:: Aim of the exercise ::
Copy every line of the material below word for word, keeping its spelling, capitalization, and line order unchanged.

_____

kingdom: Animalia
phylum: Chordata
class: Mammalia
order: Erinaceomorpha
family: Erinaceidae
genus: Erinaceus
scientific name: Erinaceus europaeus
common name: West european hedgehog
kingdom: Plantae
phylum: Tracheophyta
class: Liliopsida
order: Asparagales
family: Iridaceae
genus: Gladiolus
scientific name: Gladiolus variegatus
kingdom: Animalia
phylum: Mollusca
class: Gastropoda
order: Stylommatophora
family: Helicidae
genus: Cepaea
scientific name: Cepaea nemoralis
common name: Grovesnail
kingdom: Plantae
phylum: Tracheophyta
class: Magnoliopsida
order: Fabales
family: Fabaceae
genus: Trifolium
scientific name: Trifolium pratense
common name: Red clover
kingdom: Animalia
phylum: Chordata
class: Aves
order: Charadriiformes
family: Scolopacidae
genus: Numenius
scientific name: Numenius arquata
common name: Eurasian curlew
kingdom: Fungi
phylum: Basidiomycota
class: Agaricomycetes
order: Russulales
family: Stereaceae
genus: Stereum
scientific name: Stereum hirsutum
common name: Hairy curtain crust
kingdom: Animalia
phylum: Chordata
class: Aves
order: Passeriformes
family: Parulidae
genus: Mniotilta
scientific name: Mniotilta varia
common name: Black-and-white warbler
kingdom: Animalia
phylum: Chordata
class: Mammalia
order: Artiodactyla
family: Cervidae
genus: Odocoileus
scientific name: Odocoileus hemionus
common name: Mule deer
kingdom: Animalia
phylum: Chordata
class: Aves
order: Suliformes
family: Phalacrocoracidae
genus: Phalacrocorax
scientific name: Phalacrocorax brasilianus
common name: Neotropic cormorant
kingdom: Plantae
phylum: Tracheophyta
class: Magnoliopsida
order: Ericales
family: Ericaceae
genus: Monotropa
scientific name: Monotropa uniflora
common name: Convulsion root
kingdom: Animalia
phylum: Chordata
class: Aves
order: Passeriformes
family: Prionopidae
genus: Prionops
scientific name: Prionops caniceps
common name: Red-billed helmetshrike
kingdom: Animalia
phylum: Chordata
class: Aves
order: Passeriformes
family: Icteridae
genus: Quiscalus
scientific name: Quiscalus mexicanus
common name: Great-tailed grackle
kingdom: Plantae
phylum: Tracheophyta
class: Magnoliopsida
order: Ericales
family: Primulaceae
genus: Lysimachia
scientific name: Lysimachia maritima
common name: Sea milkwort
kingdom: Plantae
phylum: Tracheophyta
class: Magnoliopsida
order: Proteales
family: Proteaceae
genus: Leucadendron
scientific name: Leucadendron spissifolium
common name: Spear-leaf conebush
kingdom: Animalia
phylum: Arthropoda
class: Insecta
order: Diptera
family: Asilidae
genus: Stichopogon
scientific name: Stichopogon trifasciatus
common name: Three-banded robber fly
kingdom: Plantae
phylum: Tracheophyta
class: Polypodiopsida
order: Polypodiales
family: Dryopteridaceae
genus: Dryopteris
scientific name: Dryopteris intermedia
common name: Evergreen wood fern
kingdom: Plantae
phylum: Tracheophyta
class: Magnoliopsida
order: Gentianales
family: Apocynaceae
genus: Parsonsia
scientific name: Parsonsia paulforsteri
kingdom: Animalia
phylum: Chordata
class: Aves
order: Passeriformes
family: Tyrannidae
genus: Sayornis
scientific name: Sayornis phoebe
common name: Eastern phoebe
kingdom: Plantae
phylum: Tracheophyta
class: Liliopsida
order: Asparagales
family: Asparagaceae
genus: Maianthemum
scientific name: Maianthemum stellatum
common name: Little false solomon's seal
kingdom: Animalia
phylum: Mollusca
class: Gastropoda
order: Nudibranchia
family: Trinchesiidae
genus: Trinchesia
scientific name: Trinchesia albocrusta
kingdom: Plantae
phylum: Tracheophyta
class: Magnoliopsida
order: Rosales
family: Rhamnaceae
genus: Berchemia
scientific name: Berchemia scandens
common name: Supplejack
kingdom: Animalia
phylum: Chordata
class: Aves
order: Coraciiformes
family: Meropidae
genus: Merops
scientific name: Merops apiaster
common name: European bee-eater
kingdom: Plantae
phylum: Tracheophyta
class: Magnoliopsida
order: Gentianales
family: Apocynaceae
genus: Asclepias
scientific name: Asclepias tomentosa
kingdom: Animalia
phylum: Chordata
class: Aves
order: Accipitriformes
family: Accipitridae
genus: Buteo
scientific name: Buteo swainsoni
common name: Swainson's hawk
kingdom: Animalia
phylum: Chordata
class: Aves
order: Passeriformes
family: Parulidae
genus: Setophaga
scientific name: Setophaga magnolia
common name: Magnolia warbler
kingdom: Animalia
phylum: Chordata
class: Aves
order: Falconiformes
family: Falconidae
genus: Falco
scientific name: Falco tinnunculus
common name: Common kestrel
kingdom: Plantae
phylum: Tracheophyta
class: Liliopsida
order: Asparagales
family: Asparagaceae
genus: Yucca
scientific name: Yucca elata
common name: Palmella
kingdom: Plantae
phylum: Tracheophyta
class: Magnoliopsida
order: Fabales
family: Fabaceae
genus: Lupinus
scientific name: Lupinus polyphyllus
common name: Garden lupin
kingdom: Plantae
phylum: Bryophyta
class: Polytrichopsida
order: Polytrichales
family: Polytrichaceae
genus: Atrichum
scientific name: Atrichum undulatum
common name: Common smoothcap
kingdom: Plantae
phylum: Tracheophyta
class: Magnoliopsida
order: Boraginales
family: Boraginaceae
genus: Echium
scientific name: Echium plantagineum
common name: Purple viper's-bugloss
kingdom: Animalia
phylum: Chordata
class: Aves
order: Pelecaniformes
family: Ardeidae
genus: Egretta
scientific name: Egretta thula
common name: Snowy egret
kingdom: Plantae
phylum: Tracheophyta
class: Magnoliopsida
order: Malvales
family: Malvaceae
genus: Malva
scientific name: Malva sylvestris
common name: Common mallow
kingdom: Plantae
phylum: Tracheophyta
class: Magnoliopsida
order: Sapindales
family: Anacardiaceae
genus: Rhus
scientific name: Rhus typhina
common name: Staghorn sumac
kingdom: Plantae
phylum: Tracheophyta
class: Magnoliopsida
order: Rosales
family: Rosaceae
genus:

_____

:: Solution for this problem ::
kingdom: Animalia
phylum: Chordata
class: Mammalia
order: Erinaceomorpha
family: Erinaceidae
genus: Erinaceus
scientific name: Erinaceus europaeus
common name: West european hedgehog
kingdom: Plantae
phylum: Tracheophyta
class: Liliopsida
order: Asparagales
family: Iridaceae
genus: Gladiolus
scientific name: Gladiolus variegatus
kingdom: Animalia
phylum: Mollusca
class: Gastropoda
order: Stylommatophora
family: Helicidae
genus: Cepaea
scientific name: Cepaea nemoralis
common name: Grovesnail
kingdom: Plantae
phylum: Tracheophyta
class: Magnoliopsida
order: Fabales
family: Fabaceae
genus: Trifolium
scientific name: Trifolium pratense
common name: Red clover
kingdom: Animalia
phylum: Chordata
class: Aves
order: Charadriiformes
family: Scolopacidae
genus: Numenius
scientific name: Numenius arquata
common name: Eurasian curlew
kingdom: Fungi
phylum: Basidiomycota
class: Agaricomycetes
order: Russulales
family: Stereaceae
genus: Stereum
scientific name: Stereum hirsutum
common name: Hairy curtain crust
kingdom: Animalia
phylum: Chordata
class: Aves
order: Passeriformes
family: Parulidae
genus: Mniotilta
scientific name: Mniotilta varia
common name: Black-and-white warbler
kingdom: Animalia
phylum: Chordata
class: Mammalia
order: Artiodactyla
family: Cervidae
genus: Odocoileus
scientific name: Odocoileus hemionus
common name: Mule deer
kingdom: Animalia
phylum: Chordata
class: Aves
order: Suliformes
family: Phalacrocoracidae
genus: Phalacrocorax
scientific name: Phalacrocorax brasilianus
common name: Neotropic cormorant
kingdom: Plantae
phylum: Tracheophyta
class: Magnoliopsida
order: Ericales
family: Ericaceae
genus: Monotropa
scientific name: Monotropa uniflora
common name: Convulsion root
kingdom: Animalia
phylum: Chordata
class: Aves
order: Passeriformes
family: Prionopidae
genus: Prionops
scientific name: Prionops caniceps
common name: Red-billed helmetshrike
kingdom: Animalia
phylum: Chordata
class: Aves
order: Passeriformes
family: Icteridae
genus: Quiscalus
scientific name: Quiscalus mexicanus
common name: Great-tailed grackle
kingdom: Plantae
phylum: Tracheophyta
class: Magnoliopsida
order: Ericales
family: Primulaceae
genus: Lysimachia
scientific name: Lysimachia maritima
common name: Sea milkwort
kingdom: Plantae
phylum: Tracheophyta
class: Magnoliopsida
order: Proteales
family: Proteaceae
genus: Leucadendron
scientific name: Leucadendron spissifolium
common name: Spear-leaf conebush
kingdom: Animalia
phylum: Arthropoda
class: Insecta
order: Diptera
family: Asilidae
genus: Stichopogon
scientific name: Stichopogon trifasciatus
common name: Three-banded robber fly
kingdom: Plantae
phylum: Tracheophyta
class: Polypodiopsida
order: Polypodiales
family: Dryopteridaceae
genus: Dryopteris
scientific name: Dryopteris intermedia
common name: Evergreen wood fern
kingdom: Plantae
phylum: Tracheophyta
class: Magnoliopsida
order: Gentianales
family: Apocynaceae
genus: Parsonsia
scientific name: Parsonsia paulforsteri
kingdom: Animalia
phylum: Chordata
class: Aves
order: Passeriformes
family: Tyrannidae
genus: Sayornis
scientific name: Sayornis phoebe
common name: Eastern phoebe
kingdom: Plantae
phylum: Tracheophyta
class: Liliopsida
order: Asparagales
family: Asparagaceae
genus: Maianthemum
scientific name: Maianthemum stellatum
common name: Little false solomon's seal
kingdom: Animalia
phylum: Mollusca
class: Gastropoda
order: Nudibranchia
family: Trinchesiidae
genus: Trinchesia
scientific name: Trinchesia albocrusta
kingdom: Plantae
phylum: Tracheophyta
class: Magnoliopsida
order: Rosales
family: Rhamnaceae
genus: Berchemia
scientific name: Berchemia scandens
common name: Supplejack
kingdom: Animalia
phylum: Chordata
class: Aves
order: Coraciiformes
family: Meropidae
genus: Merops
scientific name: Merops apiaster
common name: European bee-eater
kingdom: Plantae
phylum: Tracheophyta
class: Magnoliopsida
order: Gentianales
family: Apocynaceae
genus: Asclepias
scientific name: Asclepias tomentosa
kingdom: Animalia
phylum: Chordata
class: Aves
order: Accipitriformes
family: Accipitridae
genus: Buteo
scientific name: Buteo swainsoni
common name: Swainson's hawk
kingdom: Animalia
phylum: Chordata
class: Aves
order: Passeriformes
family: Parulidae
genus: Setophaga
scientific name: Setophaga magnolia
common name: Magnolia warbler
kingdom: Animalia
phylum: Chordata
class: Aves
order: Falconiformes
family: Falconidae
genus: Falco
scientific name: Falco tinnunculus
common name: Common kestrel
kingdom: Plantae
phylum: Tracheophyta
class: Liliopsida
order: Asparagales
family: Asparagaceae
genus: Yucca
scientific name: Yucca elata
common name: Palmella
kingdom: Plantae
phylum: Tracheophyta
class: Magnoliopsida
order: Fabales
family: Fabaceae
genus: Lupinus
scientific name: Lupinus polyphyllus
common name: Garden lupin
kingdom: Plantae
phylum: Bryophyta
class: Polytrichopsida
order: Polytrichales
family: Polytrichaceae
genus: Atrichum
scientific name: Atrichum undulatum
common name: Common smoothcap
kingdom: Plantae
phylum: Tracheophyta
class: Magnoliopsida
order: Boraginales
family: Boraginaceae
genus: Echium
scientific name: Echium plantagineum
common name: Purple viper's-bugloss
kingdom: Animalia
phylum: Chordata
class: Aves
order: Pelecaniformes
family: Ardeidae
genus: Egretta
scientific name: Egretta thula
common name: Snowy egret
kingdom: Plantae
phylum: Tracheophyta
class: Magnoliopsida
order: Malvales
family: Malvaceae
genus: Malva
scientific name: Malva sylvestris
common name: Common mallow
kingdom: Plantae
phylum: Tracheophyta
class: Magnoliopsida
order: Sapindales
family: Anacardiaceae
genus: Rhus
scientific name: Rhus typhina
common name: Staghorn sumac
kingdom: Plantae
phylum: Tracheophyta
class: Magnoliopsida
order: Rosales
family: Rosaceae
genus:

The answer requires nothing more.